Je crois que je suis incapable de me mettre en valeur. Je veux dire, vraiment en valeur. Parles des bonnes et belles choses que je fais, montrer à quel point je suis géniale holala… J’aurais tellement à dire sur toutes les fois où j’ai été lamentable. Je me demande pourquoi ça ne me dérange pas d’en parler… C’est vrai que j’ai pas tellement d’amour propre, j’imagine que ça joue. Mais peut-être que ça peut permettre aux gens qui liraient une expérience comme ça de se demander comment iels auraient réagi, peut-être que ça peut aider quelqu’un qui a été nul.le aussi un jour, à se dire « ok, je ne suis pas seul.e ! » C’est normal, en fait, d’être naze par moments. On est que des humains, même si certain.e.s ont trop peur que ça se sache.
Bref, on s’en fout. Mais vous l’aurez compris, cette anecdote me met pas particulièrement en valeur, et c’est probablement pour ça que j’avais envie d’en parler.
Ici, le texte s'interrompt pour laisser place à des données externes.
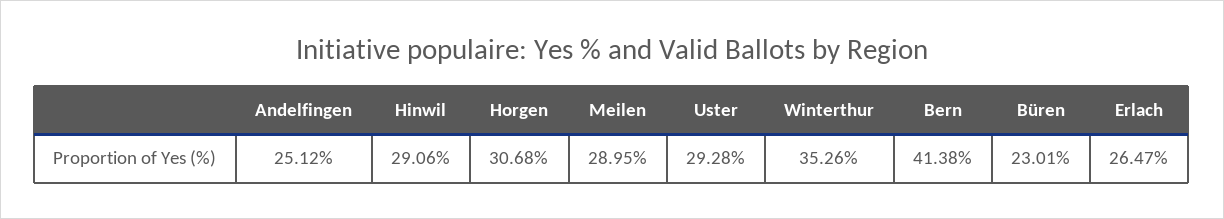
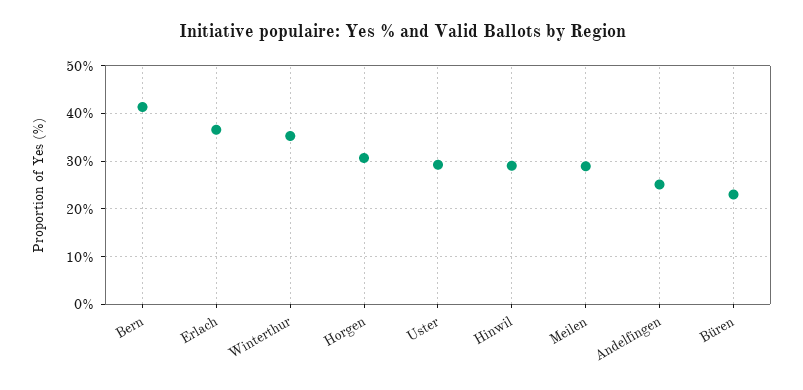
Erlach: 26.47 -> 36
Il est question des petits conflits moraux du quotidien, et de ce qu’on s’autorise à penser dans certaines circonstances.
Quand j’avais environ 16 ans, j’étais un peu idiote (mais qui ne l’est pas, hein). J’avais un site web fait maison depuis déjà un moment, et sur ce site une partie « citations ». C’était courant à la préhistoire d’Internet, des extraits de petits délires entre potes qu’on partageait pour amuser les lecteurs et lectrices éventuel.le.s. Bref, en général c’était tout à fait innocent mais on y trouvait un long dialogue où, avec une copine, nous plaisantions du décalage entre un nom très « franchouillard », et le pseudo très mystiquement sombre et dark ainsi qu’obscur d’une personne. Alors oui, c’était franchement con mais j’étais une ado, et pas la plus équilibrée pour de très bonnes (enfin mauvaises) raisons. J’aurais mieux fait de m’abstenir de partager ce dialogue, ou au moins pu mettre un faux nom qui ressemblait au vrai, et j’ai eu tort. A ma décharge, on ne se moquait pas de la personne directement, c’est simplement le décalage entre les deux noms qui créait un effet comique. Genre « Francine Gribouillet, pseudo : DarkAngelOfTheNight », v’voyez. Je ne tente pas de me disculper, j’ai fait la paix avec mes erreurs, mais c’est pour essayer de rajouter du contexte et vous permettre de juger de la gravité de l’offense. Oui, l’offense.
Parce qu’un jour, peut-être un an plus tard, surprise ! Je reçois un e-mail vraiment très très énervé et surtout agressif de la dame en question, qui me menace d’une plainte, me parle vraiment très mal, bref vous imaginez. J’ai répondu très calmement, parce qu’on peut être jeune mais savoir interagir avec les gens (incroyable non?), que les menaces étaient inutiles (d’autant que même à l’époque je savais que c’était du vent, nous ne vivions même pas dans le même pays), qu’elle aurait pu tout simplement me demander de retirer le texte et je l’aurais fait, parce que oui c’était idiot et que je m’en excusais. En plus, au moment de sa demande, il y a avait déjà longtemps que j’hésitais à effacer tout ça. Je n’ai eu peur à aucun moment, franchement je ne vois pas quel genre de plainte elle aurait pu déposer, moquerie caractérisée avec humour de catégorie 2 ? Mais je me sentais stupide, prise en faute, un peu triste d’avoir blessé quelqu’un, enfin le genre de sentiments complexes qu’on peut éprouver dans une situation de ce style. Par contre, sa réaction me semblait vraiment disproportionné. Elle était vexée, je le concevais très bien, mais il n’y avait eu ni moquerie réelle ni insultes, et j’ai eu du mal à comprendre que ça la mette dans un tel état. Et fort logiquement, je me suis demandée comment elle était tombée sur ma petite page perdue de l’internet mondial. Elle avait forcément fait une recherche sur son nom…
J’ai donc fait la même recherche. Et là, j’ai découvert qu’elle avait été condamnée pour avoir renversé et tué une personne. J’ai un peu oublié les détails mais je me souviens du vide qui s’est créé en moi devant cet article de journal. Parce que, avec les indices à ma disposition, je savais que c’était la même personne (et elle n’a pas un nom très commun, et les autres informations concordaient). Et je savais pas quoi penser, c’était totalement confus dans ma tête. Ce qui est assez perturbant, c’est que je ressens encore cette absence de sentiment clair en écrivant cette histoire. Je ressens toujours mon tort pour avoir plaisanté au dépends de quelqu’un, et en même temps je suis totalement confuse en pensant que, franchement, elle a été assez sure d’elle pour me menacer d’une action en justice pour une broutille alors qu’elle avait quand même… Tué quelqu’un. Bref. Il n’y a pas de conclusion à tout ça, j’ai toujours tort, et elle a toujours raison dans le « différend » qui nous a opposé un court instant. Mais je ne peux pas m’empêcher de penser que cette histoire manque d’une chute, d’une morale. Et je n’en ai pas, je n’en aurais jamais je crois. On a beau essayer d’être quelqu’un de bien, on a tous des questionnements moraux irrésolus.